Il s’agit d’une guerre de civilisations : civilisation orientale contre celle occidentale. Depuis des siècles, l’Occident colonialiste tente d’imposer son mode de vie, sa vision du monde, sa culture, sa langue, sa philosophie, sa religion aux continents asiatique et africain. Toute opposition à l’hégémonie culturelle de l’Occident est taxée d’opposition au modernisme et les opposants taxés d’«arriérés», voire de «barbares». S’en sont suivies des destructions massives de modes de vies ancestrales, de cultures et de langues, pratiquées par des peuples soumis. Le mépris des langues et cultures millénaires des vieux pays comme la Chine, l’Iran ou l’Inde dépasse l’imagination.  Voici la célèbre «Note sur l’éducation» de 1835 de l’historien Macaulay, membre du conseil de Bentinck : «Un rayon d’une bonne bibliothèque européenne vaut toute la littérature indigène de l’Inde et de l’Arabie» (1) CQFD !

La résistance au colonialisme prend donc des aspects politique, économique, culturel donc civilisateurs.
De son côté, la charia n’est pas la panacée. C’est une doctrine médiévale, incapable de répondre aux besoins des temps modernes de libertés individuelles, de respect des êtres humains, des femmes et des hommes épris de libertés d’expression, de presse, jouissant d’une vie personnelle libre de toute ingérence cléricale et moralisatrice.

De ce point de vue, l’Iran est devenu la vitrine d’un pouvoir islamique qui impose la charia à une population farouchement anticolonialiste. Trente quatre ans après la victoire de la révolution iranienne en 1979, une bande de mafieux richissimes spéculateurs, religieux, civils et militaires, sans foi, ni loi, a fait main basse sur l’appareil d’Etat et sur les richesses du pays ; impose, au nom de la charia, une dictature moyenâgeuse à un peuple qui a fait la révolution pour jouir d’une vraie république démocratique, respectueux de l’Etat de droit, du vote des citoyens, des libertés individuelles et collectives.

Actuellement, les jeunes, même issus des familles religieuses, prennent leur distance avec l’islam et sur les réseaux sociaux expriment leur dégoût de la religion, leur agnosticisme, voire leur athéisme.

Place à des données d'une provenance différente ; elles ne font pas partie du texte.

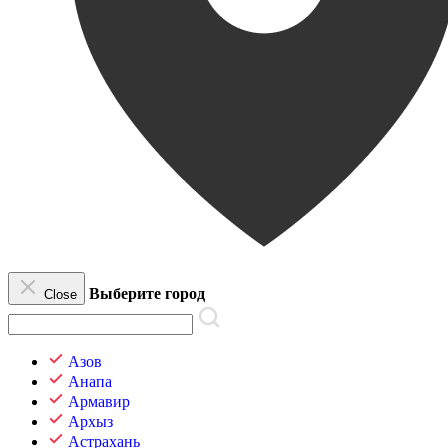
Выберите город
Close
Азов
Анапа
Армавир
Архыз
Астрахань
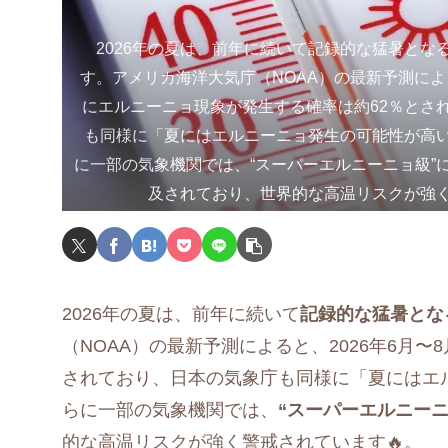
2026年の夏は、前年に続いて記録的な猛暑とな
す。アメリカ海洋大気庁（NOAA）の最新予測による
にエルニーニョ現象が発生する確率は約62％とさ
も同様に「夏にはエルニーニョ発生の可能性が高
に一部の気象機関では、“スーパーエルニーニョ級”
及されており、世界的な高温リスクが強く
2026年の夏は、前年に続いて
記録的な猛暑とな
（NOAA）の最新予測によると、2026年6月
されており、日本の気象庁も同様に「夏にはエ
らに一部の気象機関では、
“スーパーエルニー
的な高温リスクが強く警戒されています🔥。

La guerre des civilisations continuera tant qu’existera le colonialisme sous quelque forme que ce soit. Mais il y a fort à parier qu’il faudrait autre chose aux anticolonialistes que la charia médiévale pour vaincre le colonialisme occidental prêt à tout pour préserver son espace vital planétaire.


(1)   Le livre noir du colonialisme- Robert Laffont.
(2)   Politis du 17 au 23 janvier 2013.
(3)   Collectif- Le Monde du 26 octobre 2012.
Michel Galy, politologue- Le Monde du 18 janvier 2013.